I like most of these a whole lot. The original Batman images are all classics due to the strength of their original conception and design, and the DW versions are all pretty clever in plugging their characters into the formulas of each of those covers, while generally inserting a parodic element as well (Even if it's small, like Darkwing's reflection in Quackerjack's lens there).

A Killing Joke reference seems unusual given just how adult the subject matter is (the same could be said for Dark Knight Returns too, I suppose), but then, it only seems strange to me because I've read Killing Joke—I can't imagine any kids who read this annual will have also read Killing Joke, or even "get" the cover enough to seek out its source. So it's harmless enough, a sort of coded reference that will get where it needs to go without any unwanted stops along the way.

The lead story in the book does share a tiny bit in common with Killing Joke, however—it is a kinda sorta origin story of a crazy, clown-themed supervillain

Its entitled "Toy With Me," and its by writer Ian Brill and artist Sabrina Alberghetti. Quackerjack steals a crazy invention that was originally used to turn people and objects into video game characters and props (the subject of an old episode of the cartoon, I believe), now modified to turn people into toys—toys that obey him. His plan is to use it to turn everyone who plays World of Whifflecraft into toys.

In order to to get close to his foe, Darkwing plans to reunite him with his old stuffed animal cohort, Mr. Banana Brain (think The Ventriloquist and Scarface, Batman fans).

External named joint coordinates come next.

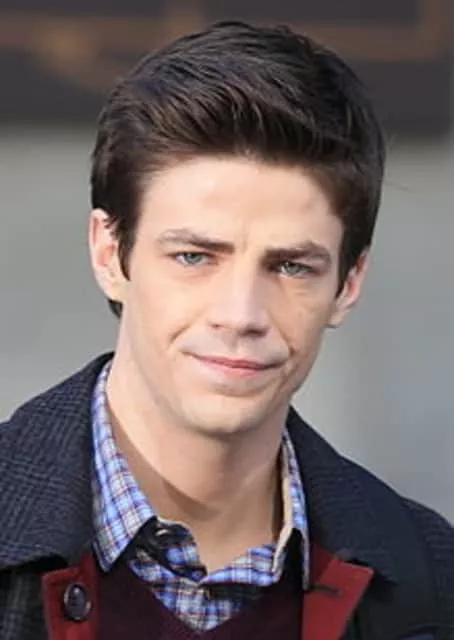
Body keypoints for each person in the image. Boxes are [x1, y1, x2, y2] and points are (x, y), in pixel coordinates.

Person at [0, 20, 453, 640]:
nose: (241, 314)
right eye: (194, 256)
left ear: (348, 284)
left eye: (291, 267)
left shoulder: (432, 578)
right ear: (109, 254)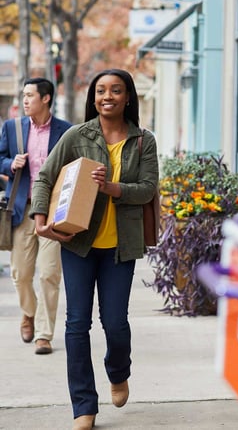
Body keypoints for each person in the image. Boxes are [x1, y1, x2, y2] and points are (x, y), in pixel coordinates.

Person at [30, 69, 159, 430]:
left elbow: (148, 188)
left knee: (115, 323)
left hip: (120, 246)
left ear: (128, 96)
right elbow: (45, 177)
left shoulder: (142, 141)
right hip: (79, 244)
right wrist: (41, 219)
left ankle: (118, 372)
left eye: (116, 90)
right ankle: (83, 405)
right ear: (93, 97)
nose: (108, 96)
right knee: (76, 324)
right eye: (101, 90)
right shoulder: (76, 136)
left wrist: (113, 188)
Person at [0, 77, 72, 355]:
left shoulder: (66, 131)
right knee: (20, 273)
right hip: (22, 208)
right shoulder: (12, 128)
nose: (25, 100)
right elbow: (0, 157)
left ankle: (44, 333)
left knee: (50, 273)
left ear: (46, 98)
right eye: (23, 95)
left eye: (30, 95)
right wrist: (9, 162)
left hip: (54, 211)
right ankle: (28, 312)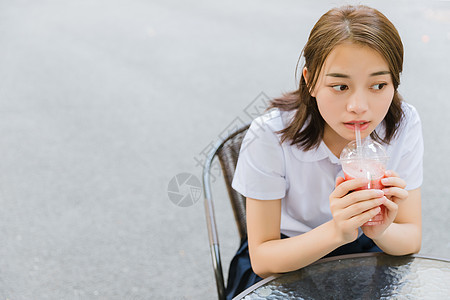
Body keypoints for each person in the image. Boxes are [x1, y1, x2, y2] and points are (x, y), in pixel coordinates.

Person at [226, 4, 423, 299]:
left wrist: (380, 230)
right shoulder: (269, 135)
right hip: (286, 264)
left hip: (365, 259)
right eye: (340, 86)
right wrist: (337, 232)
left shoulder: (402, 124)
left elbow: (411, 237)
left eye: (379, 85)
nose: (359, 106)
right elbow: (264, 258)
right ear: (310, 80)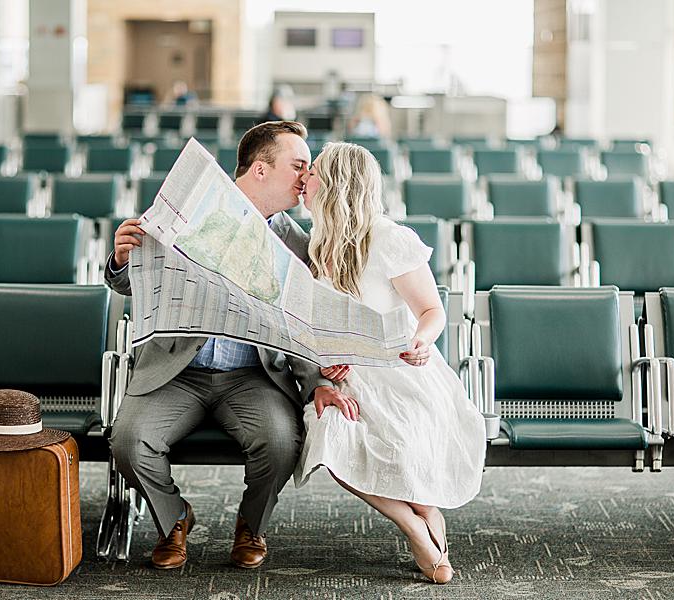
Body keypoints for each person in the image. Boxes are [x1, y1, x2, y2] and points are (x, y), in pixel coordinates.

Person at [105, 121, 358, 570]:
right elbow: (132, 285)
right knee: (128, 442)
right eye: (298, 166)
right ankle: (174, 518)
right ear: (260, 169)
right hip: (178, 370)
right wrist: (122, 260)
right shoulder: (189, 213)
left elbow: (305, 324)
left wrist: (318, 380)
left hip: (253, 376)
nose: (306, 177)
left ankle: (250, 524)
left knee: (281, 442)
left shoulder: (298, 245)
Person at [294, 142, 486, 584]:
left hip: (403, 370)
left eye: (315, 173)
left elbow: (432, 312)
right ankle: (415, 527)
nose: (305, 180)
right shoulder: (317, 244)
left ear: (339, 185)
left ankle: (424, 509)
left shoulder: (390, 239)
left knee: (402, 449)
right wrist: (326, 362)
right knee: (331, 438)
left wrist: (422, 340)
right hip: (351, 375)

As with my last encounter with Brill's Darkwing Duck comics writing, I was impressed with how dead-on all of the characters voices are (It's been a decade and a half since I was a kid watching the cartoon, but all the dialogue in the bubbles sounds like things the characters would say, and the words Brill chose easily summon the sounds of the voice actors back up through my memory and into my mind's ear). And again I was quite impressed with how easily he updates an early '90s franchise to the second decade of the 21st century–technology and the modern rituals and experiences it has created appear throughout the book, but they do no real harm to the characters or the integrity of the world.

There's a bit in here about the darkening of sueprvillains over time, evidenced through the silly visual metaphor of a darker, meaner Mr. Banana Brain with pointy, metal edges, and the ending is surprisingly touching. Hell, it's downright poignant.

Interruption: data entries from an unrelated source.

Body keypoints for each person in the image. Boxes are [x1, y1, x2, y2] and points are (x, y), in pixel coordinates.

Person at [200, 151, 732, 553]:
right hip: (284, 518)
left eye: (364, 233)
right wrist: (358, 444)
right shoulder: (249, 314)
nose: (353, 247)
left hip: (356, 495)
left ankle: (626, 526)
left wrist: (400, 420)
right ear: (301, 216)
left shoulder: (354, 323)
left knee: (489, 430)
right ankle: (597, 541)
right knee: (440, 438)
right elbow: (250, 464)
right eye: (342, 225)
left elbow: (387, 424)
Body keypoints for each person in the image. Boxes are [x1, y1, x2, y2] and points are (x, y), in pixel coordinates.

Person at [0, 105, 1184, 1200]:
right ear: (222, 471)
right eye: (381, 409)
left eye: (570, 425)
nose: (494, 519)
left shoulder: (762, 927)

Alberghetti's art, like that of cover artist Silvani (who draws the back-up), is brilliant at finding balance between being on-model and being vibrantly individual all on its own. Every panel looks animated, but with a much higher degree of sophistication, detail, design chops and even movement than the original cartoon boasted (No offense to the producers or anything but, well, early '90s American after school animation was hardly what one would call great animation).

That back up is written by Tad Stones, the supervising producer of the television show and the creator of Darkwing Duck, to the extent that any one person can be credited with creating the character and the show. That creation process is the subject of a two-and-a-half page prose article by Stones, entitled "The Origin[s] of Darkwing Duck," in which Stones talks about how a proposed Double-O Duck series starring Launchpad McQuack as a James Bond-style super-spy gradually became a Shadow/Batman parody of sorts.

As for the Stones/Silvani story, it's an eight-page story in which Drake Mallard takes his adopted daughter Gosalyn to the pet store (the weirdness of which is addressed when she sees some goslings in there), in which they find a time-traveling turtle, and eventually tangle with villain Chronoduck, "Master of Time and Clockery!"

It has a few neat and funny twists to it, particularly given how short a piece it is, and Silvani's art in the pet store is fun, with most of animals in aquariums and cages being various Disney animals.

At $5, it's perhaps a pretty pricey package—$15 gets you 112-128 pages of Darkwing comics via trade—but probably a great way to test out Boom's DW comics if you're curious but cautious.